▸ Фрагмент документа:

■ ■ ■ ■

Может будет интересно. В Латвии, по крайней мере в Риге, "пиздИть" я не слышал вообще. Вместо него можно слышать "пиздЕть" - врать (что ты пиздИшь [врёшь]?). А про пИздить, тут это тоже как красть (что ты пИздишь [крадёшь]?).


----------



## Kolan

yoku said:


> Может будет интересно. В Латвии, по крайней мере в Риге, "пиздИть" я не слышал вообще. Вместо него можно слышать "пиздЕть" - врать (что ты пиздИшь [врёшь]?).


Так в том-то и вопрос, какова неопределённая форма глагола (а в данном случае - ещё и тип спряжения), на "-еть" или на "-ить", которые, помимо формальных грамматических различий, ещё являются и паронимами. При этом многие личные формы у них совпадают (вы как раз привели такой пример).


----------



## yoku

kolan said:


> Нет, не чушь. Разница - в постановке ударения:
> Это *пиздить * = молоть языком, болтать, врать и т.д., а *пиздить*  = бить, избивать или воровать.



Какая там неопределённая форма глагола, не мне судить. И, возможно, я что-то написал неправильно. Я, наверное, не совсем удачно выбрал способ показа ударения. У вас оно указывается подчёркиванием, у меня - заглавной буквой. Этим я хотел показать именно разнитцу произношения - "пиздИть" против "пиздЕть", и оба значат врать, только первый вариант я вообще не слышал ниразу.


----------



## Kolan

yoku said:


> Какая там неопределённая форма глагола, не мне судить. И, возможно, я что-то написал неправильно. Я, наверное, не совсем удачно выбрал способ показа ударения. У вас оно указывается подчёркиванием, у меня - заглавной буквой. Этим я хотел показать именно разницу произношения - "пиздИть" против "пиздЕть", и оба значат врать, только первый вариант я вообще не слышал ниразу.

■ ■ ■ ■

▸ Извлечённые данные:

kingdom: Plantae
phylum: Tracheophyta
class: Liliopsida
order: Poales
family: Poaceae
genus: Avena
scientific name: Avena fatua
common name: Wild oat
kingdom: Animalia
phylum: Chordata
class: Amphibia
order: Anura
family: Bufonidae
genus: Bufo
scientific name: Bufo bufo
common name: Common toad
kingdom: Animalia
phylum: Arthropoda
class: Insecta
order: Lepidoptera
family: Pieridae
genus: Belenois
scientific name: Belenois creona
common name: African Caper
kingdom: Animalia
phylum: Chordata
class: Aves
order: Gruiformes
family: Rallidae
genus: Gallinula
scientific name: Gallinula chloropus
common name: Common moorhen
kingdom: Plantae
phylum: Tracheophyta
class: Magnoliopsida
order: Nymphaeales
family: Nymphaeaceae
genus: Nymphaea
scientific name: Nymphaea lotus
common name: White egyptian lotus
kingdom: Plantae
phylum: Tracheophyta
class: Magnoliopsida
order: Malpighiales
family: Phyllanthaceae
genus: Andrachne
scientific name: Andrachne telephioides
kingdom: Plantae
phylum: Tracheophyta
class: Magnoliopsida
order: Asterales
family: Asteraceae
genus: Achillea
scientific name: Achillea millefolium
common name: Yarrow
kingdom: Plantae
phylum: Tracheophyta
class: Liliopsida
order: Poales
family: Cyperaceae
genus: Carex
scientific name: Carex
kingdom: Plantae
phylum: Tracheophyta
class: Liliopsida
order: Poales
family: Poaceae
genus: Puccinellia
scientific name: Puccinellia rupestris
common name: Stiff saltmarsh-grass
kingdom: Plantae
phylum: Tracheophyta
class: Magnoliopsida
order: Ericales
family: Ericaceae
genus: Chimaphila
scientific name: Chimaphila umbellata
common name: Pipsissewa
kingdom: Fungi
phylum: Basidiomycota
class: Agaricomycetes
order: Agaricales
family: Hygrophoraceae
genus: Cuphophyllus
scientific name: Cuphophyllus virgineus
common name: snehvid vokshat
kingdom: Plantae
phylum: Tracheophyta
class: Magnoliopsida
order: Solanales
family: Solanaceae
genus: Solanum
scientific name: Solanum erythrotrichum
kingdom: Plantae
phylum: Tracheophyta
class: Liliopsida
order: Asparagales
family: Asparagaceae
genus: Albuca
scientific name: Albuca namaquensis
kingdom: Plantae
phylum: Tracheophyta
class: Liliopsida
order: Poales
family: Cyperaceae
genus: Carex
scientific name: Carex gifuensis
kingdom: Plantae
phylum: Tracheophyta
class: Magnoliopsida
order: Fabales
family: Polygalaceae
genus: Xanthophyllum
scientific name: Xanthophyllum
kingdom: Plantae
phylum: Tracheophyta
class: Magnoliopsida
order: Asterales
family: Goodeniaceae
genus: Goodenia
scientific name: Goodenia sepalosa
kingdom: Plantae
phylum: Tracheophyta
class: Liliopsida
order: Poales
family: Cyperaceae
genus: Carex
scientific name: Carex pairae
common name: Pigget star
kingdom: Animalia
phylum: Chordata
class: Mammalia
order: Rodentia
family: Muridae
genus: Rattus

■ ■ ■ ■

▸ Список заданий:
1: Как, согласно фрагменту документа, участник yoku обозначает ударение в словах?
2: Выпишите заново всё в перечне с самого начала и вниз до строки с «scientific name: Carex gifuensis» включительно, заменив в этих строках «common name» на «vernacular name» и ничего больше не меняя.
Фрагмент документа и перечень происходят из разных источников.

▸ Полные ответы:
1: Заглавной буквой.

2:
kingdom: Plantae
phylum: Tracheophyta
class: Liliopsida
order: Poales
family: Poaceae
genus: Avena
scientific name: Avena fatua
vernacular name: Wild oat
kingdom: Animalia
phylum: Chordata
class: Amphibia
order: Anura
family: Bufonidae
genus: Bufo
scientific name: Bufo bufo
vernacular name: Common toad
kingdom: Animalia
phylum: Arthropoda
class: Insecta
order: Lepidoptera
family: Pieridae
genus: Belenois
scientific name: Belenois creona
vernacular name: African Caper
kingdom: Animalia
phylum: Chordata
class: Aves
order: Gruiformes
family: Rallidae
genus: Gallinula
scientific name: Gallinula chloropus
vernacular name: Common moorhen
kingdom: Plantae
phylum: Tracheophyta
class: Magnoliopsida
order: Nymphaeales
family: Nymphaeaceae
genus: Nymphaea
scientific name: Nymphaea lotus
vernacular name: White egyptian lotus
kingdom: Plantae
phylum: Tracheophyta
class: Magnoliopsida
order: Malpighiales
family: Phyllanthaceae
genus: Andrachne
scientific name: Andrachne telephioides
kingdom: Plantae
phylum: Tracheophyta
class: Magnoliopsida
order: Asterales
family: Asteraceae
genus: Achillea
scientific name: Achillea millefolium
vernacular name: Yarrow
kingdom: Plantae
phylum: Tracheophyta
class: Liliopsida
order: Poales
family: Cyperaceae
genus: Carex
scientific name: Carex
kingdom: Plantae
phylum: Tracheophyta
class: Liliopsida
order: Poales
family: Poaceae
genus: Puccinellia
scientific name: Puccinellia rupestris
vernacular name: Stiff saltmarsh-grass
kingdom: Plantae
phylum: Tracheophyta
class: Magnoliopsida
order: Ericales
family: Ericaceae
genus: Chimaphila
scientific name: Chimaphila umbellata
vernacular name: Pipsissewa
kingdom: Fungi
phylum: Basidiomycota
class: Agaricomycetes
order: Agaricales
family: Hygrophoraceae
genus: Cuphophyllus
scientific name: Cuphophyllus virgineus
vernacular name: snehvid vokshat
kingdom: Plantae
phylum: Tracheophyta
class: Magnoliopsida
order: Solanales
family: Solanaceae
genus: Solanum
scientific name: Solanum erythrotrichum
kingdom: Plantae
phylum: Tracheophyta
class: Liliopsida
order: Asparagales
family: Asparagaceae
genus: Albuca
scientific name: Albuca namaquensis
kingdom: Plantae
phylum: Tracheophyta
class: Liliopsida
order: Poales
family: Cyperaceae
genus: Carex
scientific name: Carex gifuensis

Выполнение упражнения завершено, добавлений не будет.